C. F.: Vous caricaturez ma position pour éviter de répondre à la question que je vous pose: peut-on espérer qu’un monde meilleur viendra de mouvements sexistes et homophobes? N’oublions pas que le mentor de l’UOIF, du Collectif des musulmans de France, de Jeunes musulmans de France – que l’on retrouve au sein des Indigènes de la République et d’Une école pour tous-tes – s’appelle Youssef Al-Qardawi. Ce monsieur est le porteur d’un islam absolument intolérant. La seule question qu’il se pose sur les homosexuels est de savoir s’il faut brûler l’actif ou le passif en premier. Ma gauche n’est pas celle qui s’allie à cet homme-là pour faire avancer le monde !

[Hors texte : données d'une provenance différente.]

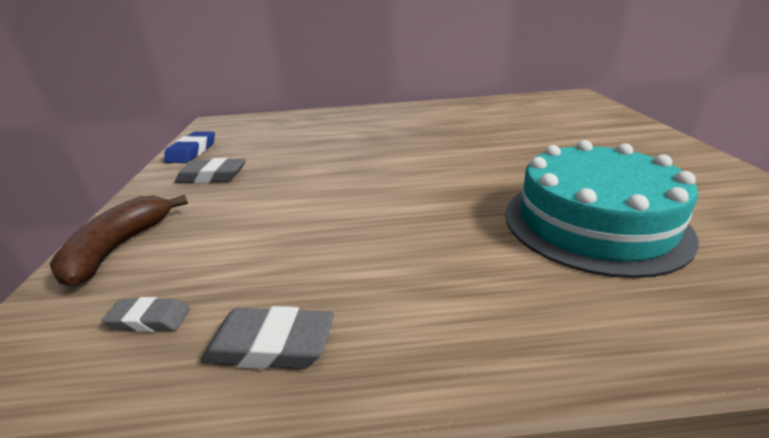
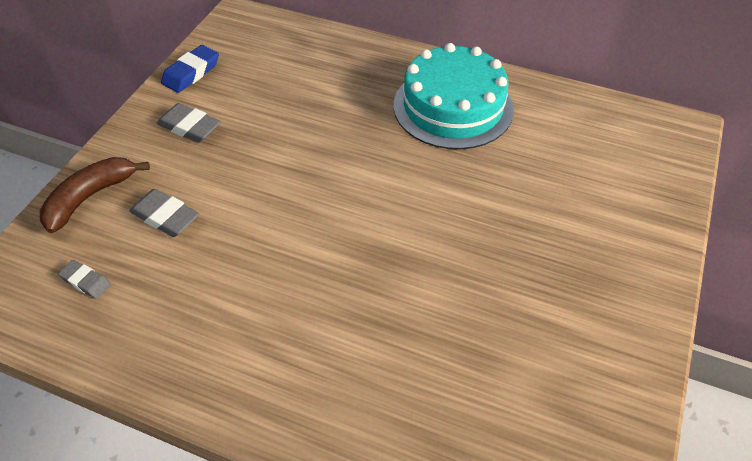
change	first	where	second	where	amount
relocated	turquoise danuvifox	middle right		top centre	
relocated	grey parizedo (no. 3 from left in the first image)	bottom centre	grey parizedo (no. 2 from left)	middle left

F. B.: Pas question de nier que l’on puisse trouver, chez certains Frères musulmans, des traces de sectarisme ou de conservatisme machiste. Mais passez au même crible la droite (ou la gauche) parlementaire française sur soixante-quinze ans et nous aurons des surprises…

C. F.: Les musulmans avec qui je travaille sont ceux qui se battent pour qu’on cesse de défigurer l’islam, de le prendre en otage au profit d’objectifs politiques entre les mains de MM. Ramadan ou Al-Qardawi. Ou de Nicolas Sarkozy, qui préfère construire des mosquées que des terrains de football dans les banlieues. Je pense que le lien social a besoin d’un peu moins de CRS et d’imams radicaux…

F. B.: Il existe une arme absolue contre les tensions de la société française et contre le terrorisme. Elle s’appelle partage. Partage des ressources économiques et financières. Partage du pouvoir politique et du droit à la parole publique.

C. F.: Sur ce point, nous sommes d’accord, même s’il s’agit moins, à mes yeux, de «partager» que de garantir l’égalité des chances à tous les Français, quelle que soit leur origine ou leur religion.